## Start Dataset content

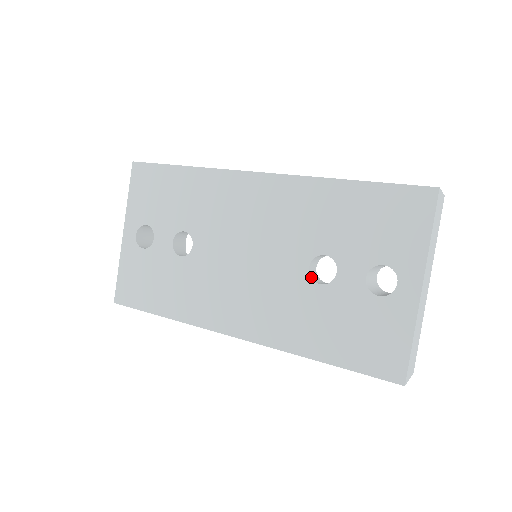
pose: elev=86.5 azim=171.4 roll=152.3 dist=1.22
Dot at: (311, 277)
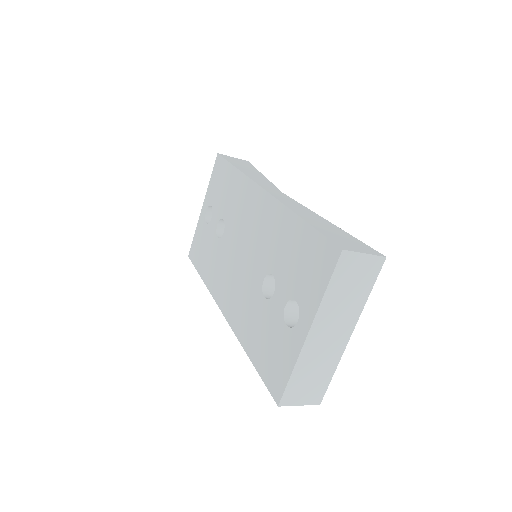
Dot at: (263, 289)
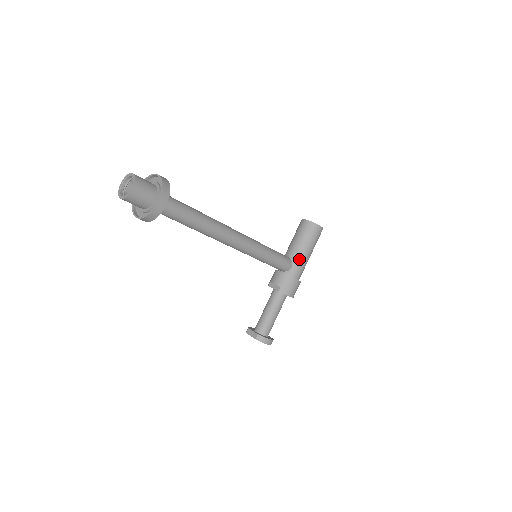
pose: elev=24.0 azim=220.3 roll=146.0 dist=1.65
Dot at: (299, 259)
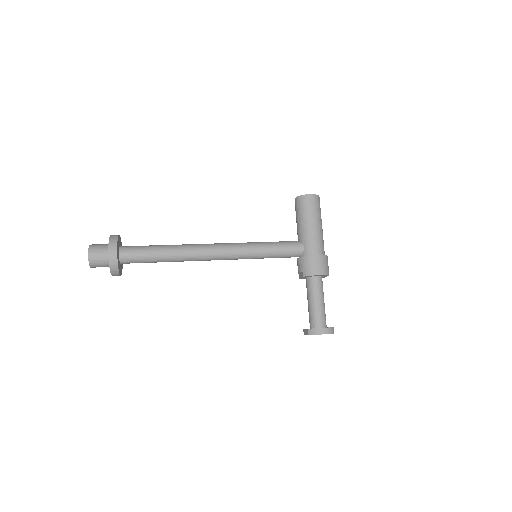
Dot at: (306, 236)
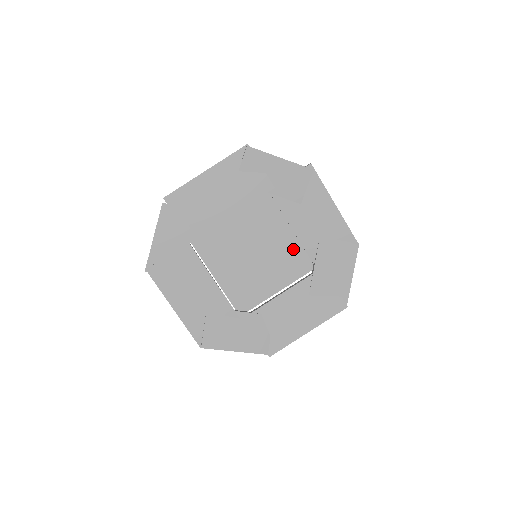
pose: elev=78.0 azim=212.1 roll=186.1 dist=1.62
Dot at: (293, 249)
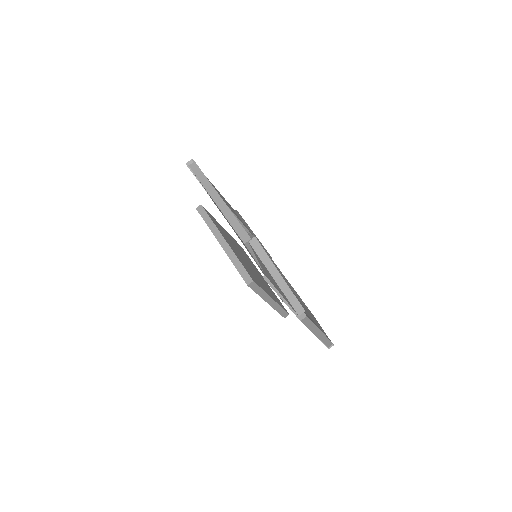
Dot at: occluded
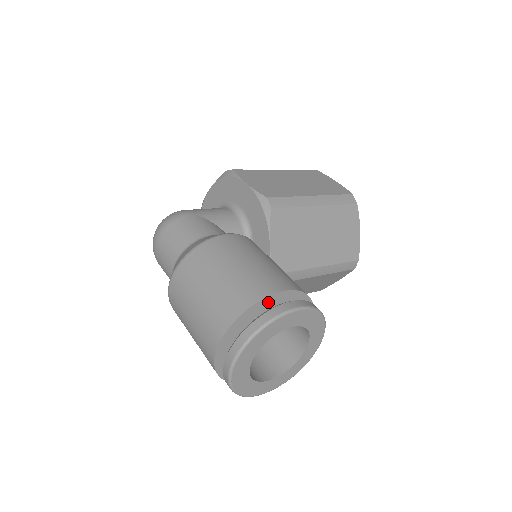
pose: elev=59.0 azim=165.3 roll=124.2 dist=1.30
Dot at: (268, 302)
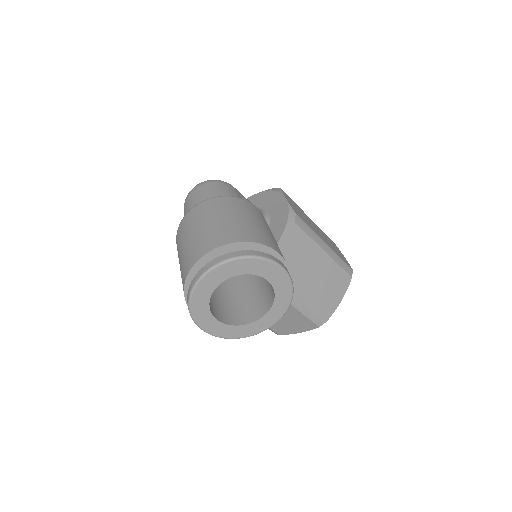
Dot at: (263, 251)
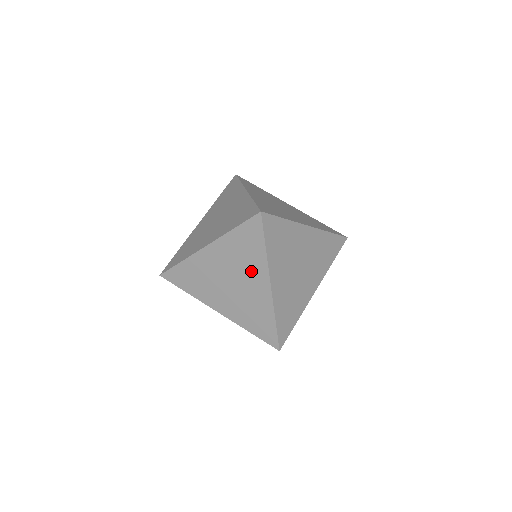
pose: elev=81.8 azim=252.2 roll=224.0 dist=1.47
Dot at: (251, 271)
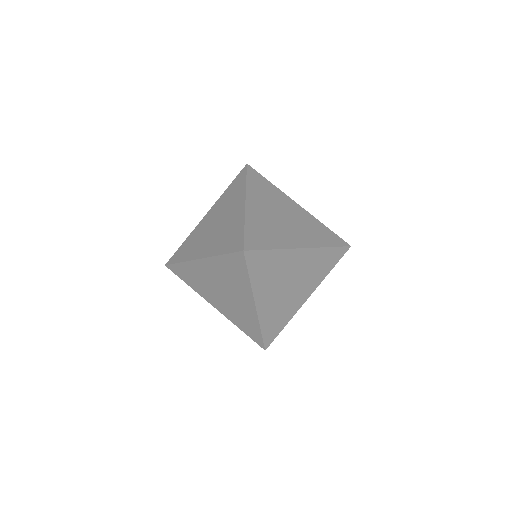
Dot at: (238, 290)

## End Dataset content

# Task to carry out
Copy out all of the lines above word for word, but leave out the pictures.

# Expected answer
pose: elev=86.5 azim=171.4 roll=152.3 dist=1.22
Dot at: (311, 277)
Dot at: (263, 289)
pose: elev=24.0 azim=220.3 roll=146.0 dist=1.65
Dot at: (299, 259)
Dot at: (306, 236)
pose: elev=78.0 azim=212.1 roll=186.1 dist=1.62
Dot at: (293, 249)
Dot at: occluded
pose: elev=59.0 azim=165.3 roll=124.2 dist=1.30
Dot at: (268, 302)
Dot at: (263, 251)
pose: elev=81.8 azim=252.2 roll=224.0 dist=1.47
Dot at: (251, 271)
Dot at: (238, 290)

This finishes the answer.